━━ Records shown ━━

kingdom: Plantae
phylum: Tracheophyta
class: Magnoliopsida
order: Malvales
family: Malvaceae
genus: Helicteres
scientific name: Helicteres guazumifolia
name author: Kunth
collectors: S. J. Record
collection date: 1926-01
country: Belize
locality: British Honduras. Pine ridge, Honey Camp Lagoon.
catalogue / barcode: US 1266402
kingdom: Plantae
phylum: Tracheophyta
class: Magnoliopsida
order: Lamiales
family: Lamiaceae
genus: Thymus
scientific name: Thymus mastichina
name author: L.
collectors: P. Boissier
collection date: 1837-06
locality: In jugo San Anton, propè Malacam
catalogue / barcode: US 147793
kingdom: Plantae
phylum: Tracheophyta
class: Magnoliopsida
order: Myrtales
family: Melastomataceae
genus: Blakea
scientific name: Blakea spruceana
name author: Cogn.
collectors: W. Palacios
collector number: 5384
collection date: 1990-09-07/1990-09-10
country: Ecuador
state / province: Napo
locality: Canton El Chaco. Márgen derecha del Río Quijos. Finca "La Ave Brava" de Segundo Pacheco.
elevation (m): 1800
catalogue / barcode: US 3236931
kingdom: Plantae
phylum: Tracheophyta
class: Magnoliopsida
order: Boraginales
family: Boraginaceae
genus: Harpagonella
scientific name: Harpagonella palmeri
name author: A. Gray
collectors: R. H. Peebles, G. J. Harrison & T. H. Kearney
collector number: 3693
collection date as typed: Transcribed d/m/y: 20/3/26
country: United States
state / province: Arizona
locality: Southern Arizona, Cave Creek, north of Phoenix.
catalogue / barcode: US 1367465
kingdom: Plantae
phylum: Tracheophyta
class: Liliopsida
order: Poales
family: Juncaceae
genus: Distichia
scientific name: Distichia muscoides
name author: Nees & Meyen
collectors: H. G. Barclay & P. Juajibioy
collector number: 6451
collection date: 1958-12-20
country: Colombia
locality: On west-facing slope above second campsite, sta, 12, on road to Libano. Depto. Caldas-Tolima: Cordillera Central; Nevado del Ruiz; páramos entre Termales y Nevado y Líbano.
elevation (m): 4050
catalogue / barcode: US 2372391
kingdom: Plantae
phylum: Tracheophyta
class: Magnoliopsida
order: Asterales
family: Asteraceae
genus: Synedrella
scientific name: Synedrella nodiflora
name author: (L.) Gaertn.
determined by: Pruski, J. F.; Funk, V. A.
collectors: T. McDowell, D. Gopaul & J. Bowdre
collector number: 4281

━━━

## Work required
Update every item above by putting "catalog / barcode" wherever "catalogue / barcode" occurs, and reproduce all the lines with nothing else altered.

## Correct result
kingdom: Plantae
phylum: Tracheophyta
class: Magnoliopsida
order: Malvales
family: Malvaceae
genus: Helicteres
scientific name: Helicteres guazumifolia
name author: Kunth
collectors: S. J. Record
collection date: 1926-01
country: Belize
locality: British Honduras. Pine ridge, Honey Camp Lagoon.
catalog / barcode: US 1266402
kingdom: Plantae
phylum: Tracheophyta
class: Magnoliopsida
order: Lamiales
family: Lamiaceae
genus: Thymus
scientific name: Thymus mastichina
name author: L.
collectors: P. Boissier
collection date: 1837-06
locality: In jugo San Anton, propè Malacam
catalog / barcode: US 147793
kingdom: Plantae
phylum: Tracheophyta
class: Magnoliopsida
order: Myrtales
family: Melastomataceae
genus: Blakea
scientific name: Blakea spruceana
name author: Cogn.
collectors: W. Palacios
collector number: 5384
collection date: 1990-09-07/1990-09-10
country: Ecuador
state / province: Napo
locality: Canton El Chaco. Márgen derecha del Río Quijos. Finca "La Ave Brava" de Segundo Pacheco.
elevation (m): 1800
catalog / barcode: US 3236931
kingdom: Plantae
phylum: Tracheophyta
class: Magnoliopsida
order: Boraginales
family: Boraginaceae
genus: Harpagonella
scientific name: Harpagonella palmeri
name author: A. Gray
collectors: R. H. Peebles, G. J. Harrison & T. H. Kearney
collector number: 3693
collection date as typed: Transcribed d/m/y: 20/3/26
country: United States
state / province: Arizona
locality: Southern Arizona, Cave Creek, north of Phoenix.
catalog / barcode: US 1367465
kingdom: Plantae
phylum: Tracheophyta
class: Liliopsida
order: Poales
family: Juncaceae
genus: Distichia
scientific name: Distichia muscoides
name author: Nees & Meyen
collectors: H. G. Barclay & P. Juajibioy
collector number: 6451
collection date: 1958-12-20
country: Colombia
locality: On west-facing slope above second campsite, sta, 12, on road to Libano. Depto. Caldas-Tolima: Cordillera Central; Nevado del Ruiz; páramos entre Termales y Nevado y Líbano.
elevation (m): 4050
catalog / barcode: US 2372391
kingdom: Plantae
phylum: Tracheophyta
class: Magnoliopsida
order: Asterales
family: Asteraceae
genus: Synedrella
scientific name: Synedrella nodiflora
name author: (L.) Gaertn.
determined by: Pruski, J. F.; Funk, V. A.
collectors: T. McDowell, D. Gopaul & J. Bowdre
collector number: 4281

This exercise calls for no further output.